Rather than relying on a single detection method, SeeThrough fuses deep visual features extracted from a vision foundation model with temporal frequency analysis that examines how frames change over time. This ensemble approach makes the system more robust across different generators and content types.
The system produces a three-way classification — real, uncertain, or AI-generated — alongside attribution heatmaps that highlight which regions of each frame contributed to the decision.
Detection Pipeline
Frame Extraction
The video is split into uniformly sampled frames. Sampling density adapts to video length to balance speed with coverage.
Frames are preprocessed and normalized before being fed to the feature extraction stage.
Deep Visual Feature Analysis
A vision foundation model extracts multi-layer semantic features from each frame, capturing both low-level textures and high-level scene understanding.
By analyzing features across multiple network depths, the system can detect subtle artifacts that single-layer approaches miss — from pixel-level noise patterns to semantic inconsistencies.
Temporal Frequency Analysis
A dedicated module examines how visual signals change over time, looking for unnatural temporal patterns that AI generators struggle to produce consistently.
This captures frequency-domain features, frame-to-frame consistency metrics, motion gradients, and compression block patterns — signals that are hard for generators to fake across many frames.
Ensemble Fusion
Separate classifiers trained on visual and temporal features are combined through a weighted ensemble, producing a final probability score.
Combining multiple independent signals makes the system more robust than any single detector — each signal catches different types of generation artifacts.
Metadata & Heuristic Checks
Beyond neural analysis, the system inspects video metadata for provenance signals like C2PA content credentials and other authenticity markers.
These heuristics provide additional context, especially useful for videos that carry digital provenance information from their source platform.
Attribution Heatmaps
For each analyzed frame, gradient-based attribution maps highlight which spatial regions contributed most to the model's decision.
Warm regions in the heatmap indicate areas the model considers synthetic. This gives users a visual explanation of why the model made its prediction — not just a score.
Limitations & Honest Assessment
No detection system is perfect, and SeeThrough is no exception. We believe in transparency about what our system can and cannot do.

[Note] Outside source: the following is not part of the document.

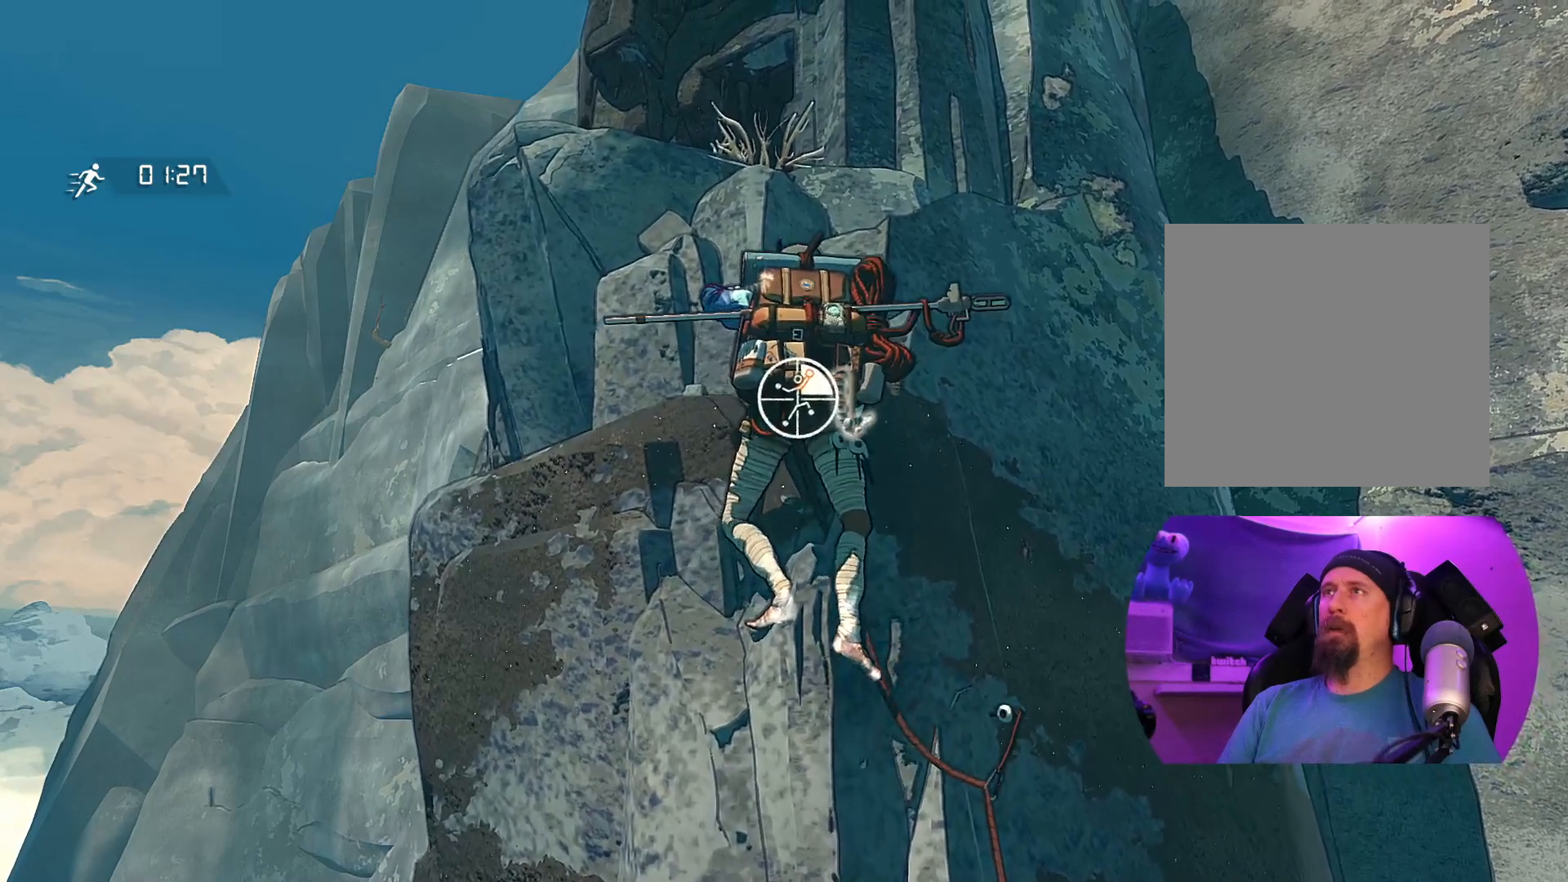
{"buttons": ["R1"], "left_stick": "center", "right_stick": "center", "events": [[217, "right_stick", "right"], [500, "right_stick", "center"]]}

- •Rapidly evolving generators: New models produce fewer artifacts. Detection must continuously adapt.
- •Compression artifacts: Heavy re-encoding (common on social platforms) can mask or mimic generation artifacts, causing false positives.
- •Short clips: Videos under 3 seconds provide limited temporal data for reliable analysis.
- •Hybrid content: Videos mixing real footage with AI-generated segments are harder to classify cleanly.
- •Adversarial evasion: Motivated adversaries can deliberately craft content to evade detection.
SeeThrough is a research prototype and screening tool — not a forensic instrument. Always combine automated analysis with human judgement for high-stakes decisions.